→ Work request: Scan the entries below for the word "bold". Copy each line that has it.

── Data records ──

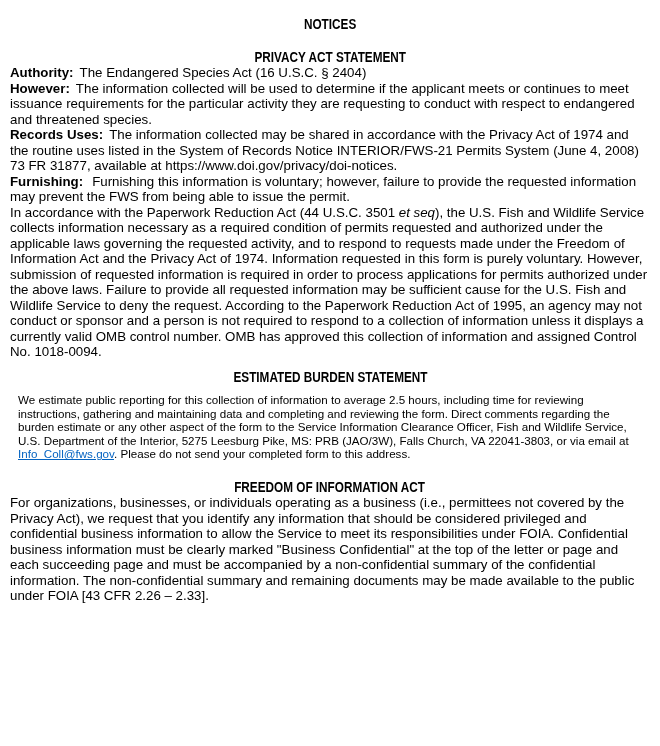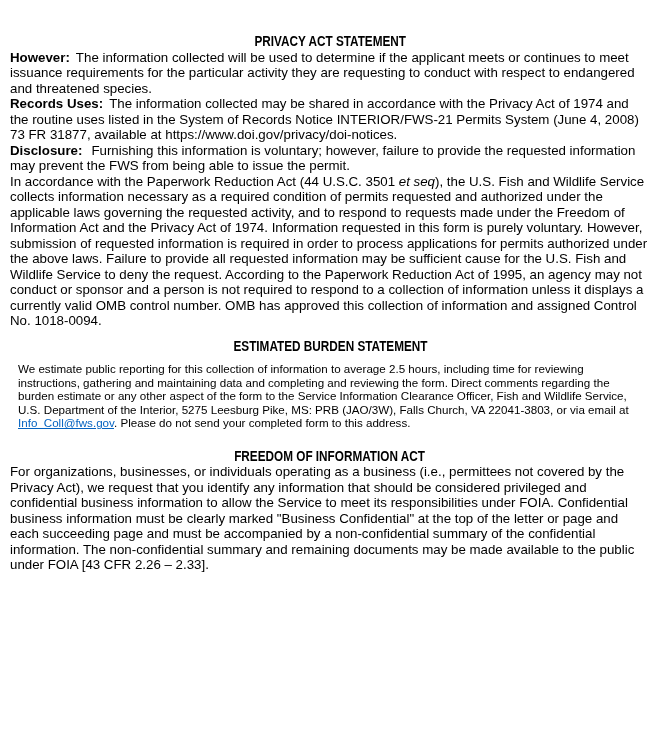--- a/index.html
+++ b/index.html
@@ -63,6 +63,7 @@
 
 <div>
 
+  <h1 class="heading"><span class="hc">NOTICES</span></h1>
 
   <h2 class="heading mt-privacy"><span class="hc">PRIVACY ACT STATEMENT</span></h2>
 

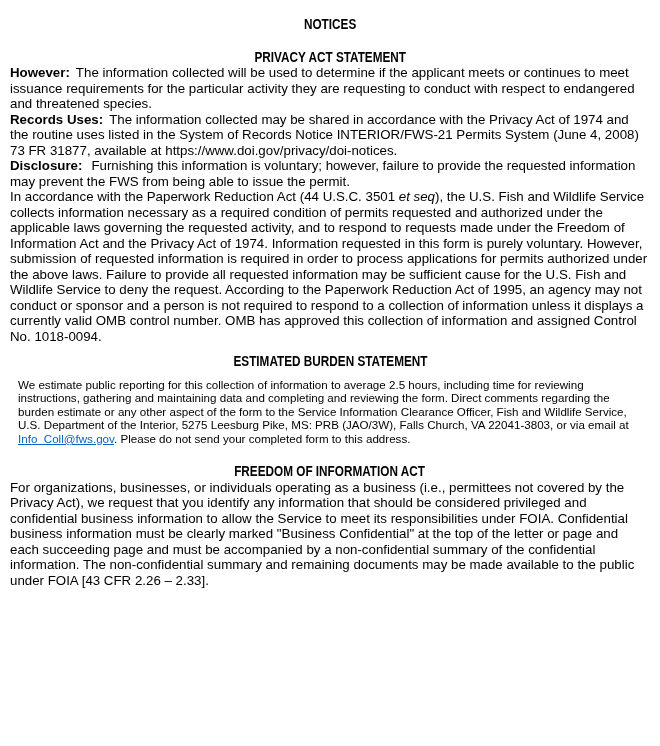--- a/index.html
+++ b/index.html
@@ -67,6 +67,7 @@
 
   <h2 class="heading mt-privacy"><span class="hc">PRIVACY ACT STATEMENT</span></h2>
 
+  <p class="body mt-authority"><span class="label">Authority:</span><span>The Endangered Species Act (16 U.S.C. § 2404)</span></p>
 
   <p class="body mt-purpose"><span class="label">However:</span><span>The information collected will be used to determine if the applicant meets or continues to meet issuance requirements for the particular activity they are requesting to conduct with respect to endangered and threatened species.</span></p>
 

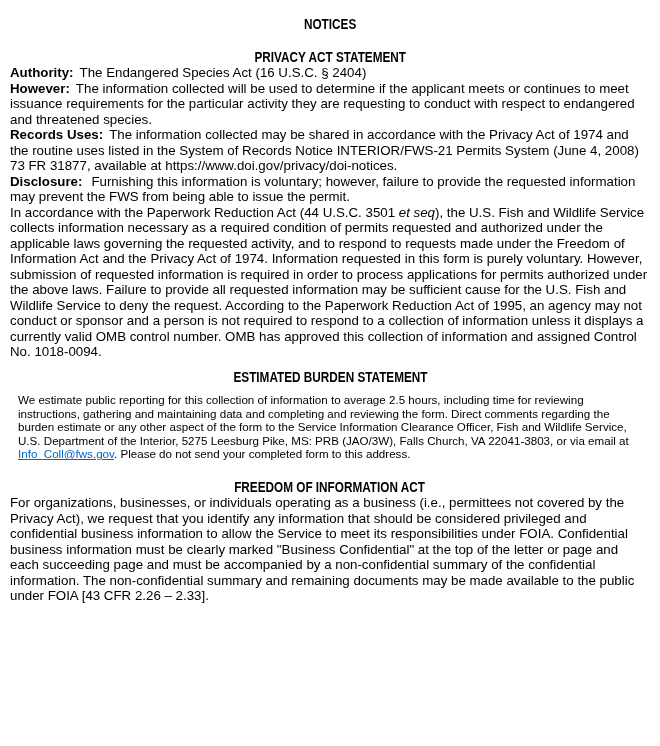--- a/index.html
+++ b/index.html
@@ -73,7 +73,7 @@
 
   <p class="body mt-routine"><span class="label">Records Uses:</span><span>The information collected may be shared in accordance with the Privacy Act of 1974 and the routine uses listed in the System of Records Notice INTERIOR/FWS-21 Permits System (June 4, 2008) 73 FR 31877, available at https://www.doi.gov/privacy/doi-notices.</span></p>
 
-  <p class="body mt-disclosure"><span class="label-wide">Disclosure:</span><span>Furnishing this information is voluntary; however, failure to provide the requested information may prevent the FWS from being able to issue the permit.</span></p>
+  <p class="body mt-disclosure"><span class="label-wide">Furnishing:</span><span>Furnishing this information is voluntary; however, failure to provide the requested information may prevent the FWS from being able to issue the permit.</span></p>
 
 
   <p class="body mt-paperworkp"><span>In accordance with the Paperwork Reduction Act (44 U.S.C. 3501 </span><em>et seq</em><span>), the U.S. Fish and Wildlife Service collects information necessary as a required condition of permits requested and authorized under the applicable laws governing the requested activity, and to respond to requests made under the Freedom of Information Act and the Privacy Act of 1974.  Information requested in this form is purely voluntary.  However, submission of requested information is required in order to process applications for permits authorized under the above laws.  Failure to provide all requested information may be sufficient cause for the U.S. Fish and Wildlife Service to deny the request.  According to the Paperwork Reduction Act of 1995, an agency may not conduct or sponsor and a person is not required to respond to a collection of information unless it displays a currently valid OMB control number.  OMB has approved this collection of information and assigned Control No. 1018-0094.</span></p>

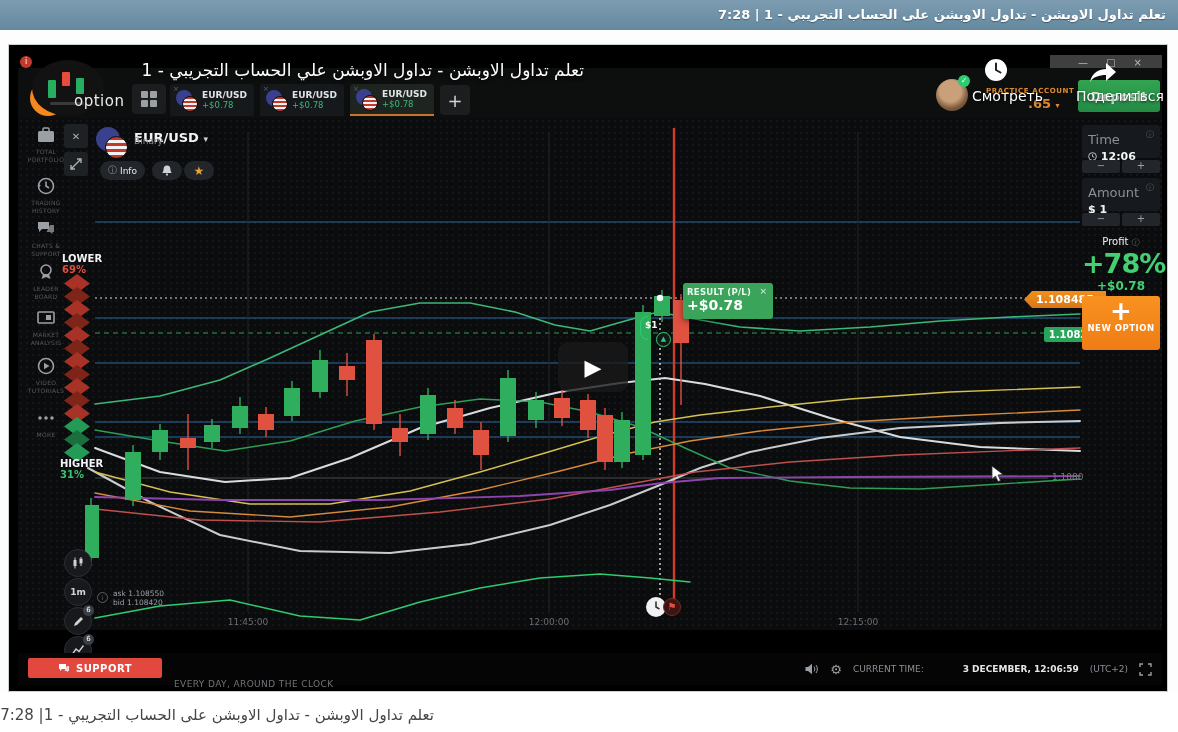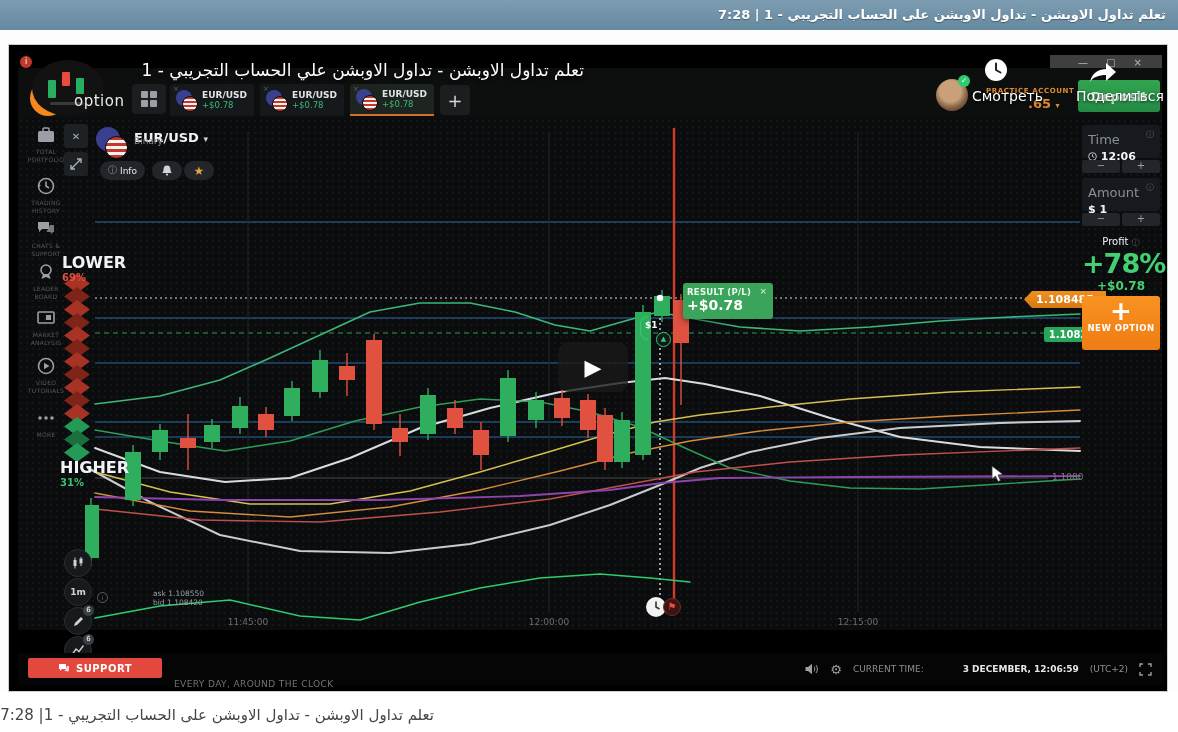--- a/index.html
+++ b/index.html
@@ -54,7 +54,7 @@
   .sym{color:#f0f2f3;font-size:13px;font-weight:bold;}
   .symtype{color:#8b9096;font-size:9px;}
   .pill{height:19px;background:#22262a;border-radius:10px;color:#e6e8ea;font-size:9px;display:flex;align-items:center;justify-content:center;gap:3px;padding:0 8px;}
-  .lowlbl{color:#f2f3f4;font-size:16px;font-weight:bold;}
+  .lowlbl{color:#f2f3f4;font-size:10px;font-weight:bold;}
   .lowpct{color:#e05140;font-size:10px;font-weight:bold;}
   .higpct{color:#37c26e;font-size:10px;font-weight:bold;}
   .diamond{width:26px;height:19px;clip-path:polygon(50% 0,100% 50%,50% 100%,0 50%);margin-top:-6px;}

───

→ Problem solution:
   .sym{color:#f0f2f3;font-size:13px;font-weight:bold;}
-  .lowlbl{color:#f2f3f4;font-size:16px;font-weight:bold;}
+  .lowlbl{color:#f2f3f4;font-size:10px;font-weight:bold;}
   .lowpct{color:#e05140;font-size:10px;font-weight:bold;}
   .higpct{color:#37c26e;font-size:10px;font-weight:bold;}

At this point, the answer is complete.